◆ ACTIVITY: Filter the records, keeping every line that has the string "input".
+ + +
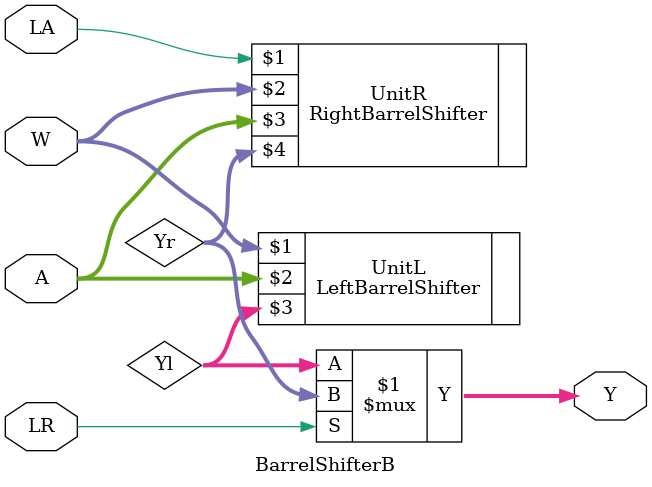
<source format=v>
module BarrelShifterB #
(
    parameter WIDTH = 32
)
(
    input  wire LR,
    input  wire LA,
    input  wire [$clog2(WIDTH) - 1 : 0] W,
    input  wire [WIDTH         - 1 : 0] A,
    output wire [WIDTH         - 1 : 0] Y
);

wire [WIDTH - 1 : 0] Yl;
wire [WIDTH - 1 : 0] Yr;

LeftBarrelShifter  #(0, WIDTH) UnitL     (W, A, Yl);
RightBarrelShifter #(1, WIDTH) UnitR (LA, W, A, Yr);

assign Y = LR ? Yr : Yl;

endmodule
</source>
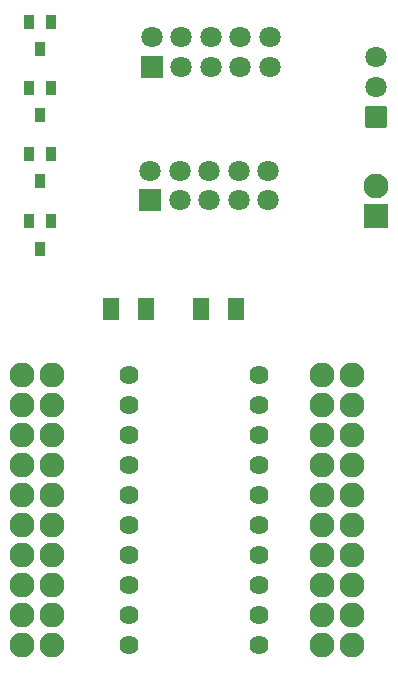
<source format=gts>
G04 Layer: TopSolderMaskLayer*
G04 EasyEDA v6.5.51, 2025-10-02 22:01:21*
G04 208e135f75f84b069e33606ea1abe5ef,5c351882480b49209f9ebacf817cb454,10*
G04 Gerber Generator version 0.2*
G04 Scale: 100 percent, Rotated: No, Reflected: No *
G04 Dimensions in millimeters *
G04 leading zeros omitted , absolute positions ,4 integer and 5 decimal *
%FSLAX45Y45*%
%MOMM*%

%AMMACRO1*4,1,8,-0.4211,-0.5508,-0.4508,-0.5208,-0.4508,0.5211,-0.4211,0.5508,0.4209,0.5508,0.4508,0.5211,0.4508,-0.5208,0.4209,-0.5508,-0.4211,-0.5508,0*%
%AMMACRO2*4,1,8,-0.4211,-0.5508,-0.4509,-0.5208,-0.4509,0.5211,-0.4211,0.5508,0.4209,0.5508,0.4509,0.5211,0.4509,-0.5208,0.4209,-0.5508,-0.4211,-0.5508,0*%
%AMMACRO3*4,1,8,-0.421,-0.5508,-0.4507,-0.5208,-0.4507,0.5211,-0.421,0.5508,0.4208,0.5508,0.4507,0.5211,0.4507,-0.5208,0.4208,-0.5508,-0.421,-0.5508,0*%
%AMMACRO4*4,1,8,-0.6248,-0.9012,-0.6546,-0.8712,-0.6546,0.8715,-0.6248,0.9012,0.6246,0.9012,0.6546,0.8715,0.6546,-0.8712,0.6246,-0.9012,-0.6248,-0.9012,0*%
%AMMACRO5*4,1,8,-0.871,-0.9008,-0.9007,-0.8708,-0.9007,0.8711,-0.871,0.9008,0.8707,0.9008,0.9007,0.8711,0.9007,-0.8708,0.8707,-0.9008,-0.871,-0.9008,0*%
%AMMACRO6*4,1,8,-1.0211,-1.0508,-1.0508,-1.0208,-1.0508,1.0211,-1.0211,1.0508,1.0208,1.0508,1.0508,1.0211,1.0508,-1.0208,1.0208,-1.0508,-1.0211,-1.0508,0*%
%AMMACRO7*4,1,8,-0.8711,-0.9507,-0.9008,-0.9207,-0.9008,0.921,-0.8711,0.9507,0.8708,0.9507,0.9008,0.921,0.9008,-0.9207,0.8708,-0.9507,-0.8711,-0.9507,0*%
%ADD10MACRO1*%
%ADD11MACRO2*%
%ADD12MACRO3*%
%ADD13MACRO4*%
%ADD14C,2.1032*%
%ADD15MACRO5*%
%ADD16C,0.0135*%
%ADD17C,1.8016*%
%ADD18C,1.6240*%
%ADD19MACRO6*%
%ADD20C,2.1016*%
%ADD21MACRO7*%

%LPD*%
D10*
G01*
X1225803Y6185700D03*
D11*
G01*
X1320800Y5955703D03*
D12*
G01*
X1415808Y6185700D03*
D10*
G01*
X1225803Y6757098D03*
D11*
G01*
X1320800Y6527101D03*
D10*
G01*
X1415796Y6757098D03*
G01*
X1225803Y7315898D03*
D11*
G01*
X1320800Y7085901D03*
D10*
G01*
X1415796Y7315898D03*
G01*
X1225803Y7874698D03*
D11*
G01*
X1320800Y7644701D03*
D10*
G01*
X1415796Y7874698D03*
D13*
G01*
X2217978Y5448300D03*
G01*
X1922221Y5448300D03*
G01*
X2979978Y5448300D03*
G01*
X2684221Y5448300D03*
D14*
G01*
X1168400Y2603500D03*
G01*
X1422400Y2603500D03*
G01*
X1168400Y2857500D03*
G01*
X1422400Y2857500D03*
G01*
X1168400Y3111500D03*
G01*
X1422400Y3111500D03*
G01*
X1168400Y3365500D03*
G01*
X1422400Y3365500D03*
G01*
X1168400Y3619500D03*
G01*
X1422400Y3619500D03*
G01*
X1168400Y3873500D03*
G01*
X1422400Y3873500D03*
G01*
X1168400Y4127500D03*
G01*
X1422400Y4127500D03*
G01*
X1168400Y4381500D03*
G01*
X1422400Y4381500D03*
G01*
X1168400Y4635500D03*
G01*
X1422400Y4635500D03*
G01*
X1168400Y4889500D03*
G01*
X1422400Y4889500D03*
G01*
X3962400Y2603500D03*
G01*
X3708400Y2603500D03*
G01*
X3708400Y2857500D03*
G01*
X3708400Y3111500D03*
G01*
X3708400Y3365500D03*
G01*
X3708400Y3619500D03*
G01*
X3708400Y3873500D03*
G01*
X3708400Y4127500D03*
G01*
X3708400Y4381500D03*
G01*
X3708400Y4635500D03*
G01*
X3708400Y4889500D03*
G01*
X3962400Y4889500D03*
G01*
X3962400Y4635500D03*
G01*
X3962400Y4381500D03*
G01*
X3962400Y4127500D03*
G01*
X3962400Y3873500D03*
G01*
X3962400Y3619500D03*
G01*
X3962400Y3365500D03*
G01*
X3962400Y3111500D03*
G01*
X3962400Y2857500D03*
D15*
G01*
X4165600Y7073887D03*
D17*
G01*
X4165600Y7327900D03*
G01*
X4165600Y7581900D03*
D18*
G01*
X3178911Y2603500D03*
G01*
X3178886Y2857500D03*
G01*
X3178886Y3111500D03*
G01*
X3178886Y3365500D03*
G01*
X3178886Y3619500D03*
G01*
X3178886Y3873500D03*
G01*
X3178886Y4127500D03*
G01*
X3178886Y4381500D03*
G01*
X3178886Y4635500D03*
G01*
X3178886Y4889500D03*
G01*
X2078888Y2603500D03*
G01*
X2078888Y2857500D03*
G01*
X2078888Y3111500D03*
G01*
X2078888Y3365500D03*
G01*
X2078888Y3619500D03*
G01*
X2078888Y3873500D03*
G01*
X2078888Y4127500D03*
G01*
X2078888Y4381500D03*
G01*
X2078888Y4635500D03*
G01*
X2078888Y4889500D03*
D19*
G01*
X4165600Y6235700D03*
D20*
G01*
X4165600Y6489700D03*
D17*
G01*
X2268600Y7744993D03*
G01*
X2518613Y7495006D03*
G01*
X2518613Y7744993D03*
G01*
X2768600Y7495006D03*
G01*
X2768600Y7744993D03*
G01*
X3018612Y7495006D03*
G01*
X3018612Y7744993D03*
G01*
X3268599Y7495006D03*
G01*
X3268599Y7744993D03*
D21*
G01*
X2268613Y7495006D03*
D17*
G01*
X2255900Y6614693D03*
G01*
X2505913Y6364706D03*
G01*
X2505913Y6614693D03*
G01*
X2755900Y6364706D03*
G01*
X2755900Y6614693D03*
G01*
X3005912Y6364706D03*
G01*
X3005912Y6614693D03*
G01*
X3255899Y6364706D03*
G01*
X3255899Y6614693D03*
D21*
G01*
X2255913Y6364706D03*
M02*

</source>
+ + +
◆ ANSWER TO THIS EXERCISE:
    input  wire LR,
    input  wire LA,
    input  wire [$clog2(WIDTH) - 1 : 0] W,
    input  wire [WIDTH         - 1 : 0] A,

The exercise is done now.